Start of Block
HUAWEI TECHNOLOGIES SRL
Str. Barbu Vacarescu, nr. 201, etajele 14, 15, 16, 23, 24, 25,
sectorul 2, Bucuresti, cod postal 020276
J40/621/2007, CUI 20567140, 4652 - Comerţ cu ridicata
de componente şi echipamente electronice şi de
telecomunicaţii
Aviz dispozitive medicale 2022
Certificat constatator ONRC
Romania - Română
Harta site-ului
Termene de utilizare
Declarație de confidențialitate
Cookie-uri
End of Block
Start of Block
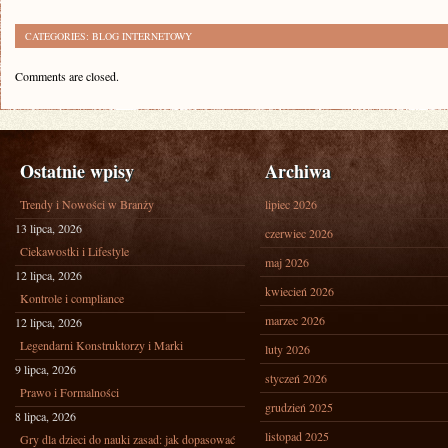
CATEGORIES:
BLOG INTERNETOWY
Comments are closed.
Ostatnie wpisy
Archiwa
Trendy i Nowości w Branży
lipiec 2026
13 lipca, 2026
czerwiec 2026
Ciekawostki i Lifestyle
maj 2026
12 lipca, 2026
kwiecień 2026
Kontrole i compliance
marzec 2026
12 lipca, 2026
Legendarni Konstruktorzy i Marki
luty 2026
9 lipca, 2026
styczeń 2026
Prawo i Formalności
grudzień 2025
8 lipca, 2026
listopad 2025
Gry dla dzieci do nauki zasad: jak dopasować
End of Block
Start of Block
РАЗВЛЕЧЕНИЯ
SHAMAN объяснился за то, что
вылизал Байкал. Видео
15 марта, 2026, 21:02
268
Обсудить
End of Block
Could you transcribe the entries above word for word, from the line with "czerwiec 2026" down to the line with "Gry dla dzieci do nauki zasad: jak dopasować", keeping both?

czerwiec 2026
Ciekawostki i Lifestyle
maj 2026
12 lipca, 2026
kwiecień 2026
Kontrole i compliance
marzec 2026
12 lipca, 2026
Legendarni Konstruktorzy i Marki
luty 2026
9 lipca, 2026
styczeń 2026
Prawo i Formalności
grudzień 2025
8 lipca, 2026
listopad 2025
Gry dla dzieci do nauki zasad: jak dopasować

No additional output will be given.